Home for many of the city’s destitute amounts to slums full of tightly congested houses along dusty bumpy roads — a far cry from the handful of malls here that sport bustling restaurants and glossy bars.
While Zambia’s economy has boomed in recent years thanks to soaring global prices for copper, few riches have filtered down to the poor.
"We want the wealth to trickle down," said 40-year-old businessman Mukula Makasa.
"We want change that we can believe in, change that can inspire us."
Zambia’s ruling MMD has been in power for 17 years, but in interviews many people said they wanted it to deliver more.
Kilometres (miles) away in one of Lusaka’s largest urban slums, where hawkers punt anything from brightly printed African cloths to tomatoes, voters also listed basic needs as key in Thursday’s vote.
"We don’t have water and sanitation is very poor," said Mary Sankeni, a 25-year-old student, who will vote for Hakainde Hichilema, 46, of the United Party for National Development, seen as a dark horse contender.
"We want a government that will look after people," she said.
But some voters said they voted for Banda because they wanted to stick to the ruling party of late leader Levy Mwanawasa, who once drew praise for his prudent economic policies.
"Let him finish this term.

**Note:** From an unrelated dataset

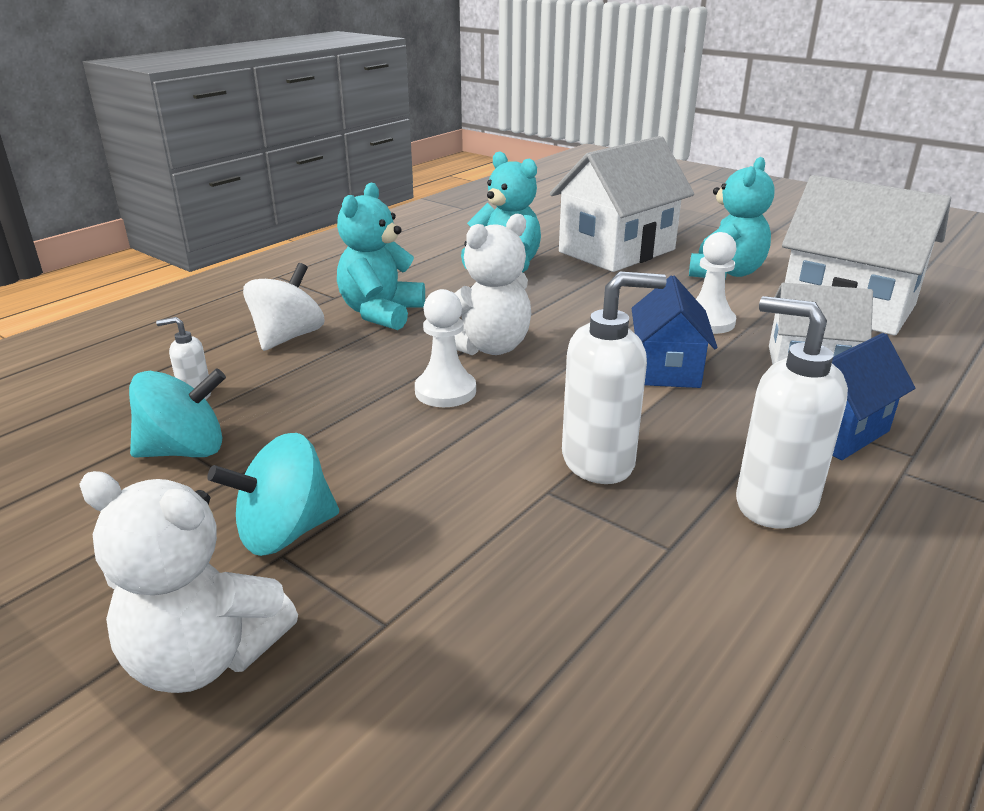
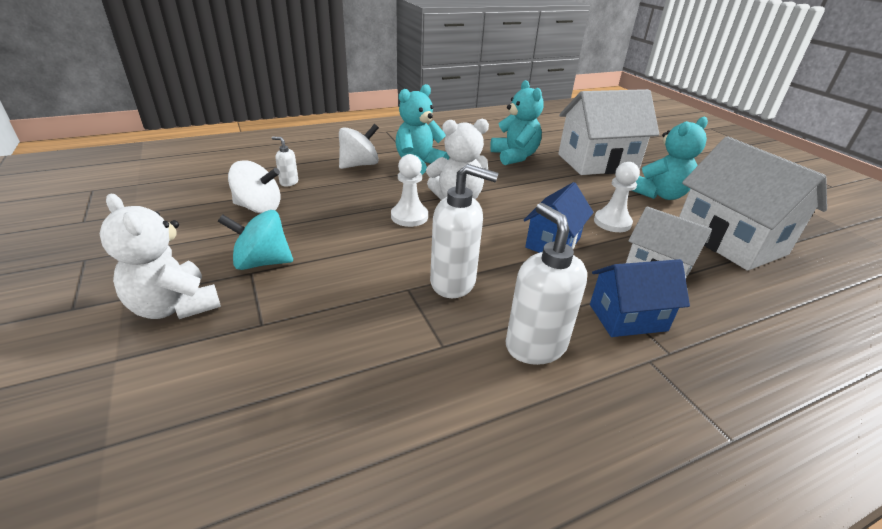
camera: 25 degrees right, 5 degrees up
turquoise spinning top [129,368,226,458] -> white spinning top [228,160,281,213]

We have to let him finish what Mwanawasa left," said Patricia Matamba, 25.
Analysts have said the presidential race is too close to call as tensions mount between the two main parties, with Sata on Thursday again accusing officials of election-rigging.
His stringent rhetoric, which has earned him the nickname "King Cobra," this week prompted police and military to put forces on high alert for fear of violence in anticipation of the first results, expected Friday morning.
The risk of violence weighs on the minds of voters, who remember how Sata’s supporters rioted for days in Lusaka following his 2006 defeat to Mwanawasa.
"I’ve been on the ground, and three-quarters of people are saying they want change. The violence may come up if the results go in favour of the ruling party," said Barry Lukwesa, an unemployed 25-year-old, as he waited to cast his ballot.
But voting on Thursday morning appeared peaceful, with Zambians presenting voter cards to electoral authorities in a relaxed, laid-back atmosphere as the temperature rose from the opening of the polls at 6:00 am (0400 GMT).
"Zambia is a peaceful nation. As long as the electoral process is credible, peace will prevail," voter Makasa said.